A unique menu for Australia, but still a time-limited one as this is, after all, a pop-up. What is the difference between a restaurant and a pop-up for Chef Mauro? “It’s more of a laboratory than a permanent restaurant. The pop-up is, I think, a kind of holiday for us as well. The cook’s holidays. We have all the team together, and we discover a new culture, new ingredients. We bring innovation to the project as well; it’s a lab where we plant the seeds to grow.” I note that Colagreco uses the term cook, not Chef. While his culinary approach is high art, it’s reflective of the man, not the Chef, that he uses the term “cook” to describe himself and his team.

 

The experience at his restaurant that evening is like being welcomed into the living room of a dear friend. A warm ambience is delivered via staff and soft furnishings. Bread is paired with poetry and dishes are introduced via narrative. And, of course, each one is immaculate in presentation, culinary skill and creativity. I’ve never experienced quite so much flavour in a beetroot. But then again, there’s nowhere else in the world where the beetroot is dried, replanted, grown to a gigantic size, baked in a salt crust, and paired with caviar.

 

The menu for his Sydney pop-up reflects the biodynamic menu that is a permanent fixture in Melon. “Our menu in Mirazur is biodynamic because we changed totally after the first lockdown. I decided to follow the work we do in the garden, which is biodynamic. For me, it has a lot of energy. It was born from very sad beginnings, as in 2019, we were awarded three Michelin stars. Seven months later, Covid hit. It was not an easy moment, but the idea to totally reimagine the menu with biodynamics brought us plenty of energy. The food now depends on the day you book; we have a menu for root, leaf, flower and fruit days. We need a big team for the daily biodynamic menus.

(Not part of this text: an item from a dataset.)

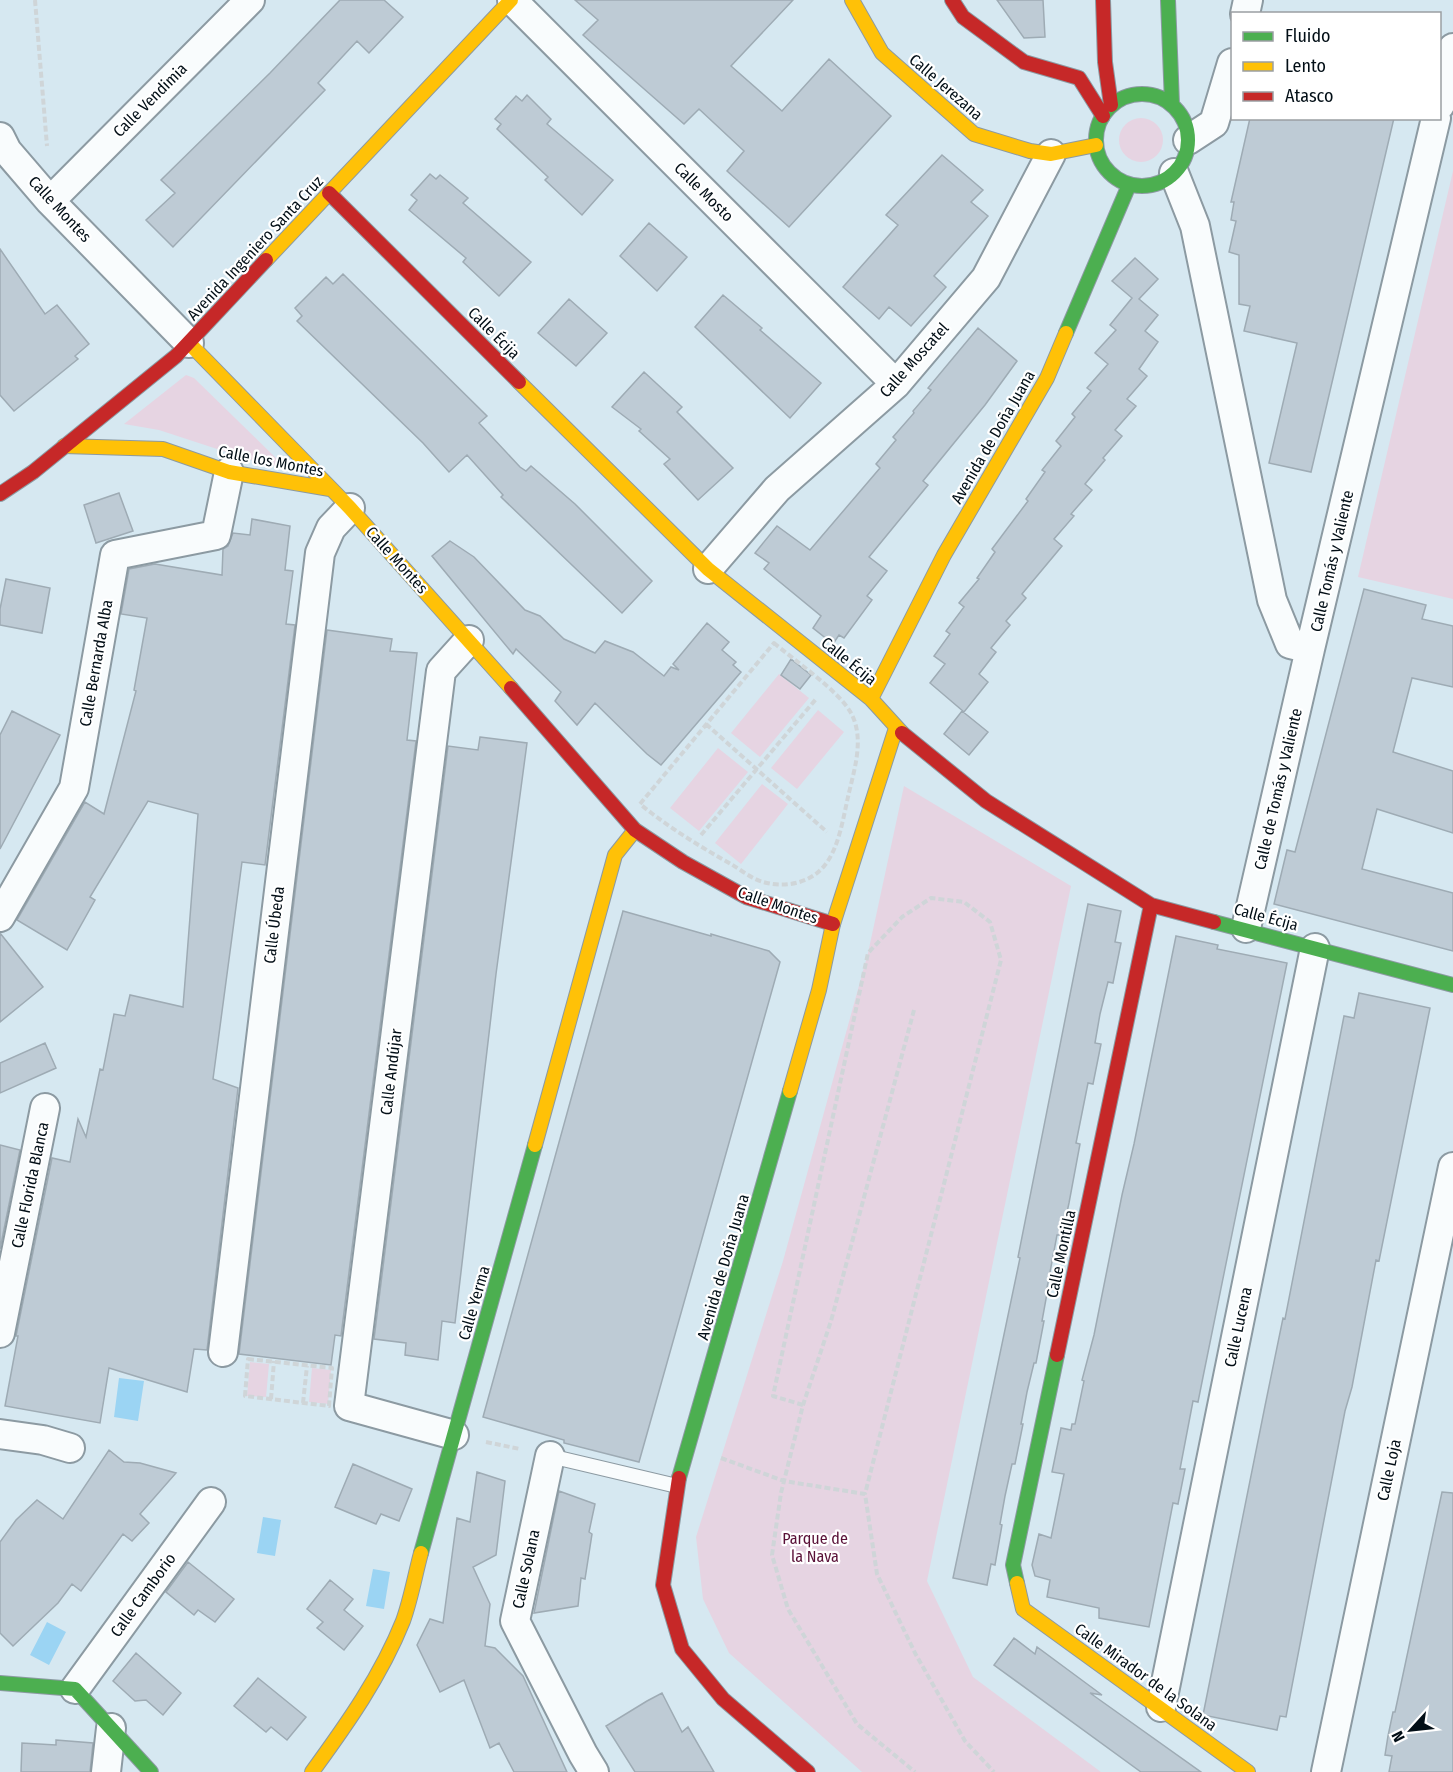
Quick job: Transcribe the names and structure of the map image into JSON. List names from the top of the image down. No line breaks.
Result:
{"streets":{"street":["Calle Jerezana","Calle Vendimia","Calle Mosto","Calle Montes","Avenida Ingeniero Santa Cruz","Calle Écija","Calle Moscatel","Avenida de Doña Juana","Calle los Montes","Calle Tomás y Valiente","Calle Bernarda Alba","Calle de Tomás y Valiente","Calle Úbeda","Calle Andújar","Calle Florida Blanca","Calle Montilla","Calle Yerma","Calle Lucena","Calle Loja","Calle Solana","Calle Camborio","Calle Mirador de la Solana"]},"crossings":[["Calle Jerezana","Calle Moscatel"],["Calle Vendimia","Calle Montes"],["Calle Mosto","Avenida Ingeniero Santa Cruz"],["Calle Mosto","Calle Moscatel"],["Calle Montes","Avenida Ingeniero Santa Cruz"],["Calle Montes","Avenida de Doña Juana"],["Calle Montes","Calle los Montes"],["Calle Montes","Calle Úbeda"],["Calle Montes","Calle Andújar"],["Calle Montes","Calle Yerma"],["Avenida Ingeniero Santa Cruz","Calle Écija"],["Avenida Ingeniero Santa Cruz","Calle los Montes"],["Calle Écija","Calle Moscatel"],["Calle Écija","Avenida de Doña Juana"],["Calle Écija","Calle de Tomás y Valiente"],["Calle Écija","Calle Montilla"],["Calle Écija","Calle Lucena"],["Avenida de Doña Juana","Calle Tomás y Valiente"],["Calle los Montes","Calle Bernarda Alba"],["Calle Tomás y Valiente","Calle de Tomás y Valiente"],["Calle Andújar","Calle Yerma"],["Calle Montilla","Calle Mirador de la Solana"],["Calle Lucena","Calle Mirador de la Solana"]],"parks":["Parque de la Nava"],"legend":["Fluido","Lento","Atasco"],"north":"bottom left"}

We only have half the team in Australia, so it’s a weekly, not daily biodynamic menu.”

 

He adds there is a sense of lightness in creating a pop-up. “You’re not under the same pressure. You go to the people; it’s not that the people come to you. It’s a different relationship, and it’s amazing how important it is for a team. For me, that is the difference between a restaurant and a pop-up. A restaurant takes its roots from the place, and the pop-up is about the ambience and the relationship with the guests.”

 

Colagreco also sees a change in the food when he and the team arrive back in France.” What is nice in the restaurant, is that when you travel you are like a sponge. I try to put the influence into play immediately. As a chef, you always bring something back in your baggage.”

 

And is there any chance of this pop-up morphing into a permanent fixture on the Sydney dining scene? “Maybe not, but I love Australia. We started in St. Moritz as a pop-up, and we took the first Michelin Star for a pop-up. So it was extremely fast. And then, when we finished the hotel asked us to stay.”

 

While Mauro’s base in France is a little too far to run a permanent Australian restaurant, perhaps one day it will be Mirazur in Margaret River.